Copy out exactly the lines from the one containing "(lib_symbols)" to the end of the records below, both included, and nothing else.

====== EXTRACTED INFORMATION ======

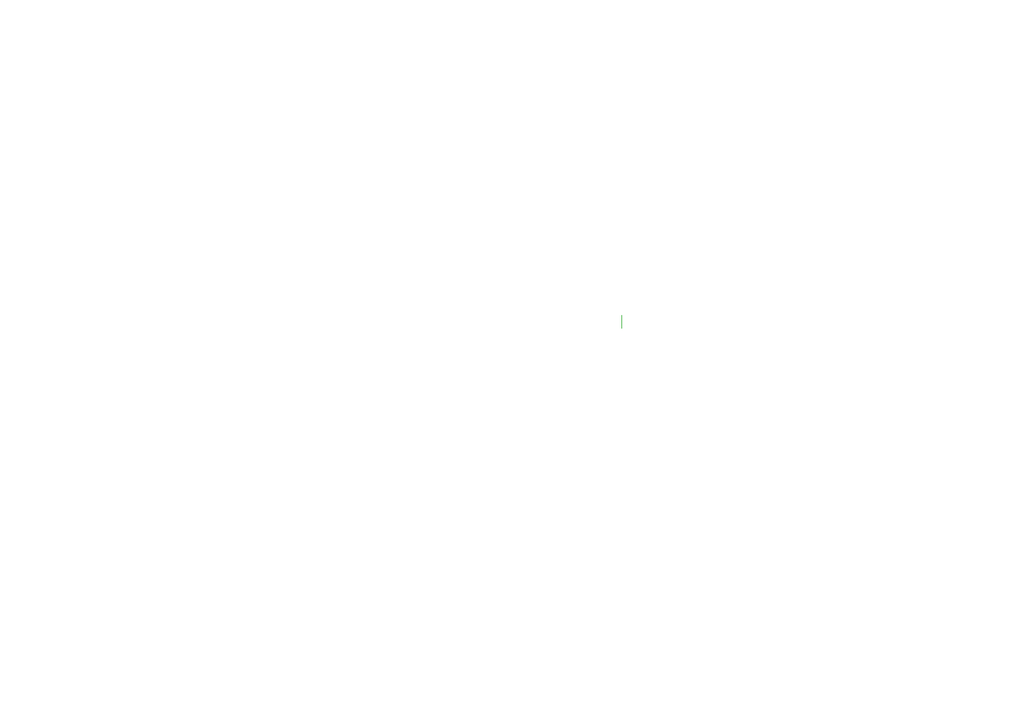
<source format=kicad_sch>
(kicad_sch
	(version 20250114)
	(generator "eeschema")
	(generator_version "9.0")
	(uuid "022b6fd2-bc5d-4b8a-a36b-e3bd65acfb6e")
	(paper "A4")
	(lib_symbols)
	(wire
		(pts
			(xy 180.34 91.44) (xy 180.34 95.25)
		)
		(stroke
			(width 0)
			(type default)
		)
		(uuid "6462d277-2491-4f3d-a730-b324290661f7")
	)
)

</source>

======

> **SOLUTION TO THE EXERCISE**
	(lib_symbols)
	(wire
		(pts
			(xy 180.34 91.44) (xy 180.34 95.25)
		)
		(stroke
			(width 0)
			(type default)
		)
		(uuid "6462d277-2491-4f3d-a730-b324290661f7")
	)
)

</source>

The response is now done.